Congratulations also to our finalists this year, who helped make the contest so exciting:
- Clay Jordan – Untitled
- Iris Xing – Facing You
- Jennifer Murray – Searching for Fran: European Tour Part I
- Li Zhi – Decorations on the Wall
- Rory Hamovit – Fortieth Parallel
and to our honorable mentions:
- Antonio Castilho – Piaf
- Ibai Rigby – Dystopian Sublime
About our contest:
For the Ryan R Gibbs Photography Contest, New Delta Review seeks a series of 5-11 photographs to be featured in our journal’s winter issue. Together, the photographs should tell a story, or be centered on a unified theme of the artist’s choosing. This contest goes hand-in-hand with our short fiction contest, which seeks a full narrative in 1500 words or less.
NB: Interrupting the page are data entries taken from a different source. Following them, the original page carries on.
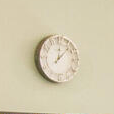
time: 12:07
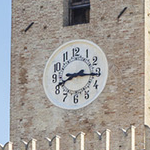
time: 8:15
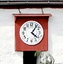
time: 4:06
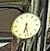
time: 6:27
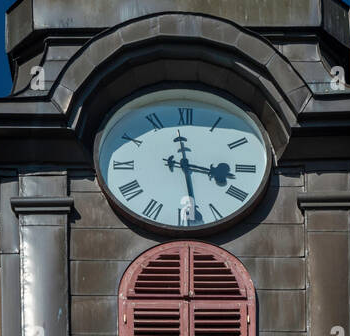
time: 3:28
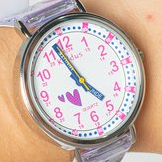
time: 4:57
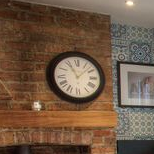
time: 11:07
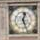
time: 12:26
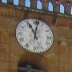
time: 11:01
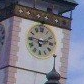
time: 9:12
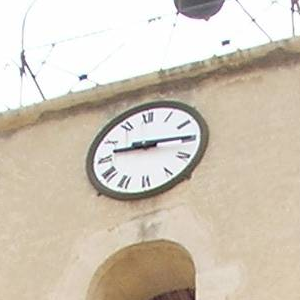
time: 9:15
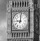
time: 9:01
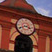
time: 3:40
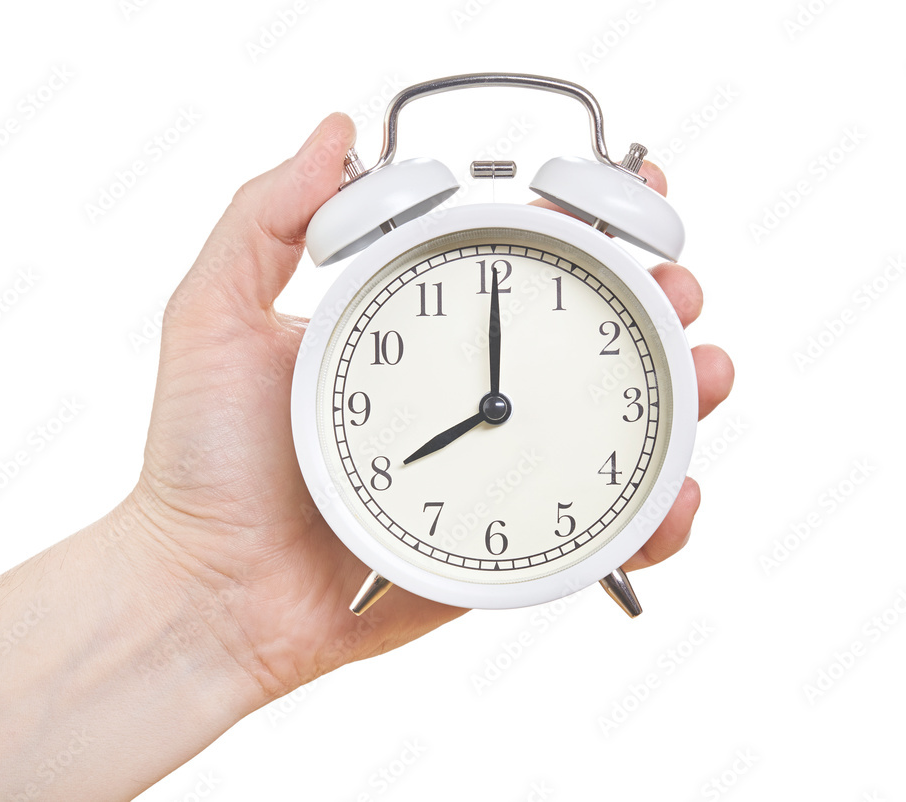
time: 8:00
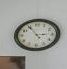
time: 2:54
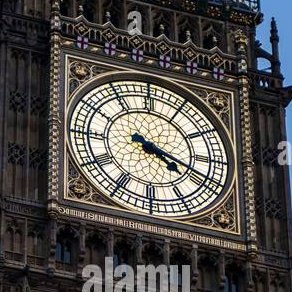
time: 4:18
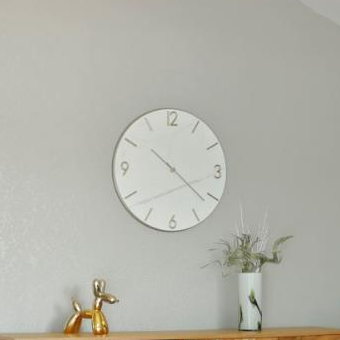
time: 10:22
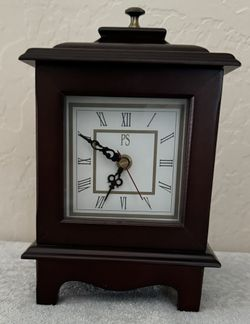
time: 6:49
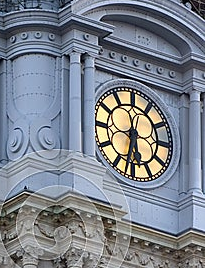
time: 5:31
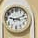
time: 9:11
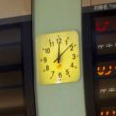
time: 12:08
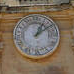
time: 1:09
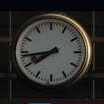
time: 7:43
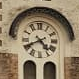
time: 4:40
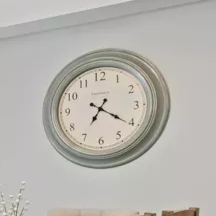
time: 7:20
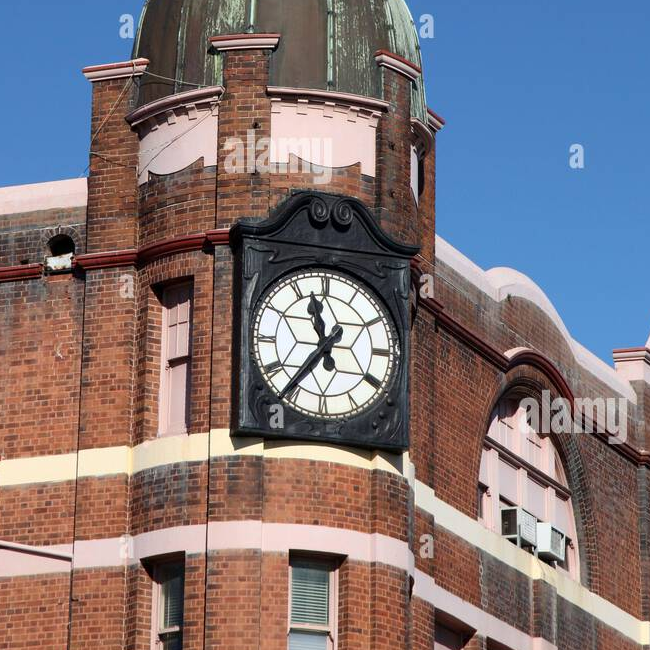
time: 11:36
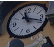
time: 11:18
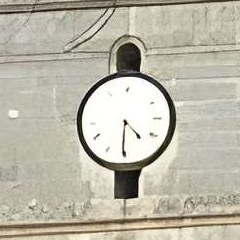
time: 4:30
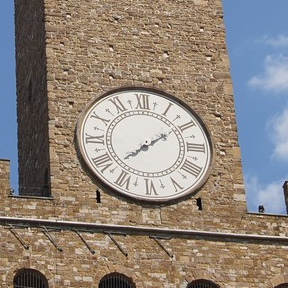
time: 2:09
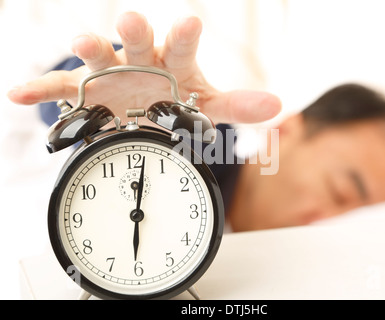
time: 6:01
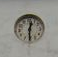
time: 12:30
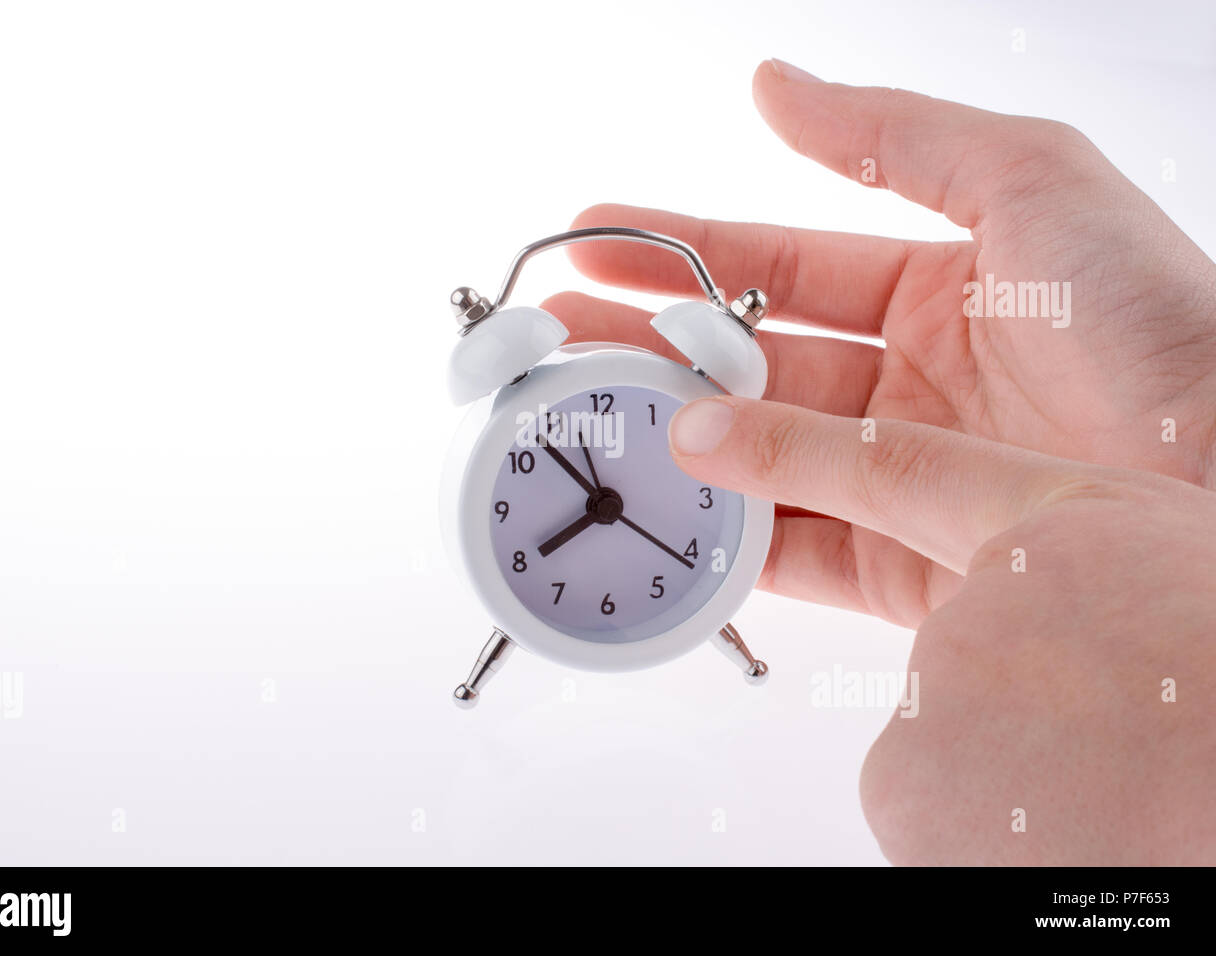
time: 7:53
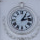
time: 1:13
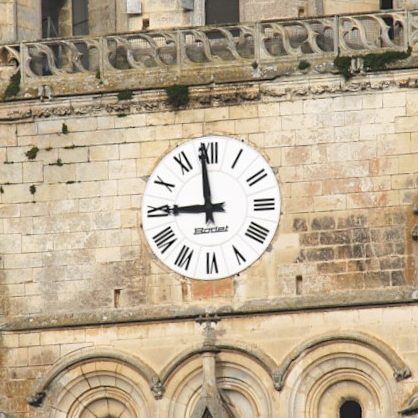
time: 8:58
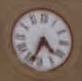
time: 4:33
See our previous years’ winners here.
Judge: Tara Wray
Prize: $400 and publication in the Winter 2015 Issue of NDR
Deadline: October 15, 2015 (extended deadline)
Entry Fee: $10
Submit here.
Additional Submission Guidelines
- All entries must be previously unpublished and original work of the entrant.
- Send only high quality med-res JPG files (no larger than 4MB).
- Send a series of 5-11 photographs.
- All work must be submitted through Submittable.
- Submissions will first be reviewed by our Art Director and Chief Editor before finalists are passed on to our judge.
- Family, friends, and previous students of the judge are ineligible for participation in the contest. Current students and faculty of LSU are ineligible.
About this year’s judge: Tara Wray is a writer, documentary filmmaker, photographer, and Photography Editor at Hobart. She is the director of two feature length films: Manhattan, Kansas, an autobiographical documentary that won the Audience Award at the 2006 SXSW film festival; and Cartoon College, about a school for aspiring comic book artists, which screened at festivals around the world and can now be seen on iTunes and VOD. She is the recipient of a Jerome Foundation New York City Media Arts Award and has received funding from the Anthony Radziwill Documentary Fund, LEF New England, the Vermont Arts Endowment, the Vermont Arts Council and the National Endowment for the Arts. Her short fiction has appeared in Black Warrior Review, Fiction, Sycamore Review, Gulf Coast, and others. She has self-published two photo books: Each One Wonderful, a collection of dogs in New York City, and most recently Come Again When You Can’t Stay So Long, an autobiographical work that was named one of the 2014 best photo books of the year by FlakPhoto. She lives in Vermont with her husband and identical twin sons. She blogs at Tara Wray Photography. Follow her on Twitter and Instagram.
About Ryan R. Gibbs: This award is in honor of Ryan R. Gibbs (1981-2012), a gifted editor for New Delta Review, an incredible writer of fiction and screenplays, a talented photographer, and, above all, a dear friend. New Delta Review is honored to host this annual award in his honor, made possible by a generous endowment from his parents.